Re: Inquiry about the f_tcm: Enhance UASP driver work

Thinh Nguyen <Thinh.Nguyen@xxxxxxxxxxxx> · Sat, 23 Nov 2024 00:02:10 +0000

On Fri, Nov 22, 2024, Michał Pecio wrote:
> Hi,
> 
> > > I tried to use it on dwc3, though I fix some other problems, the host side xhci
> > > (ubuntu client) using fio for stress testing, and I encountered the following
> > > error on host:
> > > [18836.092159] xhci_hcd 0000:00:0d.0: Transfer error for slot 3 ep 1 on
> > > endpoint
> > > [18836.092211] sd 0:0:0:0: [sda] tag#11 data cmplt err -71 uas-tag 1 inflight:
> > > CMD
> > > [18836.092213] sd 0:0:0:0: [sda] tag#11 CDB: Write(10) 2a 00 02 5e 31 00 00 01
> > > 00 00
> > > .....more and mores....
> > > [18867.369118] scsi host0: uas_eh_device_reset_handler start [18867.453796] usb
> > > 2-3.2: reset SuperSpeed USB device number 4 using xhci_hcd
> > > and the gadget side is keep resetting configfs and printing wait_for_completion
> > > timeout (since dwc3 have )
> > > 
> > > I am not sure whether this is due to the stream exception of dwc3 or some
> > > logical in f_tcm and target.
> > 
> > The error is -71. This is transaction error (could be a CRC error). It
> > could be due to the host, device hardware, electrical interference, or
> > even the cable. No logical issue from software.
> 
> A transaction error is a transaction error, but waiting 30 seconds for
> UAS to reset the device afterwards looks wrong.
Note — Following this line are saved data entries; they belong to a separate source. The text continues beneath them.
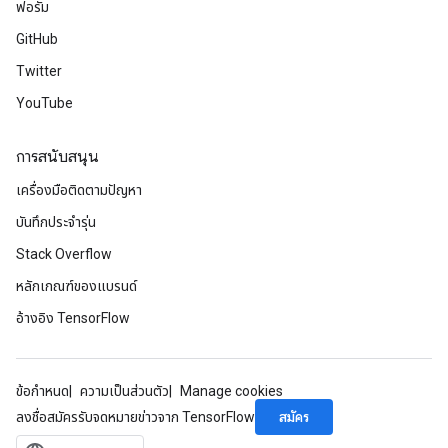
ฟอรัม
GitHub
Twitter
YouTube
การสนับสนุน
เครื่องมือติดตามปัญหา
บันทึกประจำรุ่น
Stack Overflow
หลักเกณฑ์ของแบรนด์
อ้างอิง TensorFlow
ข้อกำหนด
ความเป็นส่วนตัว
Manage cookies
สมัคร
ลงชื่อสมัครรับจดหมายข่าวจาก TensorFlow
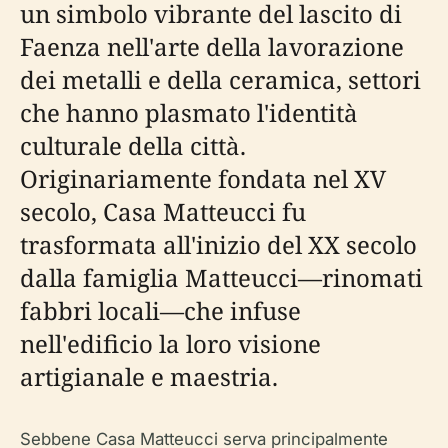
un simbolo vibrante del lascito di
Faenza nell'arte della lavorazione
dei metalli e della ceramica, settori
che hanno plasmato l'identità
culturale della città.
Originariamente fondata nel XV
secolo, Casa Matteucci fu
trasformata all'inizio del XX secolo
dalla famiglia Matteucci—rinomati
fabbri locali—che infuse
nell'edificio la loro visione
artigianale e maestria.
Sebbene Casa Matteucci serva principalmente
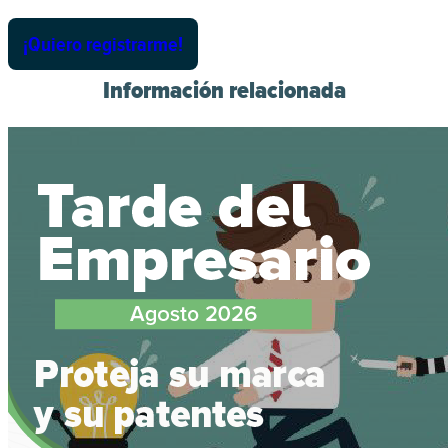
¡Quiero registrarme!
Información relacionada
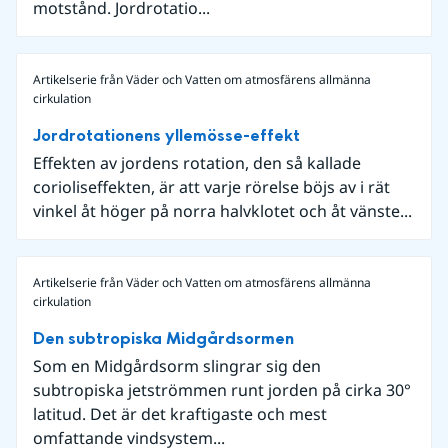
motstånd. Jordrotatio...
Artikelserie från Väder och Vatten om atmosfärens allmänna
cirkulation
Jordrotationens yllemösse-effekt
Effekten av jordens rotation, den så kallade
corioliseffekten, är att varje rörelse böjs av i rät
vinkel åt höger på norra halvklotet och åt vänste...
Artikelserie från Väder och Vatten om atmosfärens allmänna
cirkulation
Den subtropiska Midgårdsormen
Som en Midgårdsorm slingrar sig den
subtropiska jetströmmen runt jorden på cirka 30°
latitud. Det är det kraftigaste och mest
omfattande vindsystem...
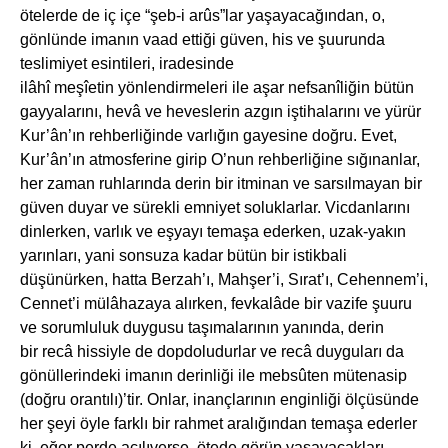
ötelerde de iç içe “şeb-i arûs”lar yaşayacağından, o,
gönlünde imanın vaad ettiği güven, his ve şuurunda
teslimiyet esintileri, iradesinde
ilâhî meşîetin yönlendirmeleri ile aşar nefsanîliğin bütün
gayyalarını, hevâ ve heveslerin azgın iştihalarını ve yürür
Kur’ân’ın rehberliğinde varlığın gayesine doğru. Evet,
Kur’ân’ın atmosferine girip O’nun rehberliğine sığınanlar,
her zaman ruhlarında derin bir itminan ve sarsılmayan bir
güven duyar ve sürekli emniyet soluklarlar. Vicdanlarını
dinlerken, varlık ve eşyayı temaşa ederken, uzak-yakın
yarınları, yani sonsuza kadar bütün bir istikbali
düşünürken, hatta Berzah’ı, Mahşer’i, Sırat’ı, Cehennem’i,
Cennet’i mülâhazaya alırken, fevkalâde bir vazife şuuru
ve sorumluluk duygusu taşımalarının yanında, derin
bir recâ hissiyle de dopdoludurlar ve recâ duyguları da
gönüllerindeki imanın derinliği ile mebsûten mütenasip
(doğru orantılı)’tir. Onlar, inançlarının enginliği ölçüsünde
her şeyi öyle farklı bir rahmet aralığından temaşa ederler
ki, eğer perde açılıverse, ötede görüp yaşayacakları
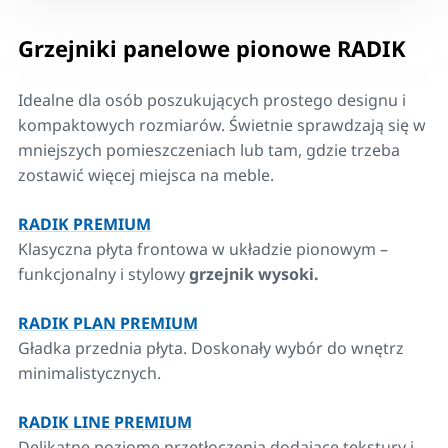
Grzejniki panelowe pionowe RADIK
Idealne dla osób poszukujących prostego designu i
kompaktowych rozmiarów. Świetnie sprawdzają się w
mniejszych pomieszczeniach lub tam, gdzie trzeba
zostawić więcej miejsca na meble.
RADIK PREMIUM
Klasyczna płyta frontowa w układzie pionowym –
funkcjonalny i stylowy
grzejnik wysoki.
RADIK PLAN PREMIUM
Gładka przednia płyta. Doskonały wybór do wnętrz
minimalistycznych.
RADIK LINE PREMIUM
Delikatne poziome przetłoczenia dodające tekstury i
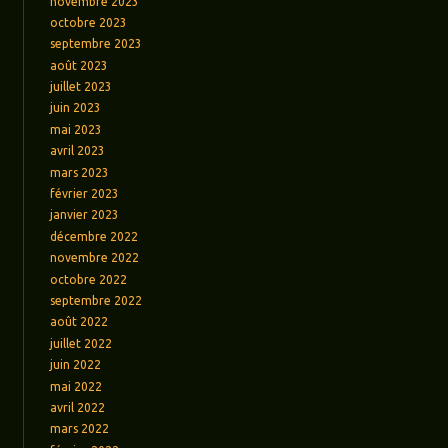
novembre 2023
octobre 2023
septembre 2023
août 2023
juillet 2023
juin 2023
mai 2023
avril 2023
mars 2023
février 2023
janvier 2023
décembre 2022
novembre 2022
octobre 2022
septembre 2022
août 2022
juillet 2022
juin 2022
mai 2022
avril 2022
mars 2022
I seem to recall seeing
> sporadic transaction errors which triggered the reset instantly.

That's not what happening. I don't recall the storage class handles
transaction error as such. It just waits for the scsi command timeout.

> 
> Long delays I have seen mainly on some unfortunate pairings of HC and
> device (HW bugs?) which trigger unusual error conditions poorly handled
> by xhci_hcd. Try with dynamic debug on handle_transferless_tx_event(),
> if your kernel is recent enough for that to be a separate function.

No, this delay is not a HW bug. When there's transaction error, the xHCI
driver will reset the endpoint. The packet sequence number is reset and
out of sync with the device. The next packet cannot proceed until
there's some sort of recovery. There's no usb_clear_halt() or port reset
immediately after a -EPROTO. The only recovery (port reset) will happen
is after a timeout.

> 
> In those cases, UAS seems to wait for other streams to complete before
> resetting, but the whole endpoint is stopped and nothing moves forward.
> At least that's the impression I got, I was looking at other things.
> 
> If you aren't running into this case, I would say something may be wrong
> with UAS implementation on one or the other side.
> 
> It looks like the transaction error was delivered to UAS by means of
> -EPROTO status so xhci_hcd has done its job at least for this one URB.
> No idea what happened later and why the device wasn't reset promptly.
> 

The host doesn't tell the device to reset until after a timeout. There's
no sync'ing mechanism, so it wouldn't know how to recover. All it can
tell from the device side is it's waiting for the transfer to complete.
Perhaps this can be enhanced in the future in the storage class driver
regarding -EPROTO recovery.

BR,
Thinh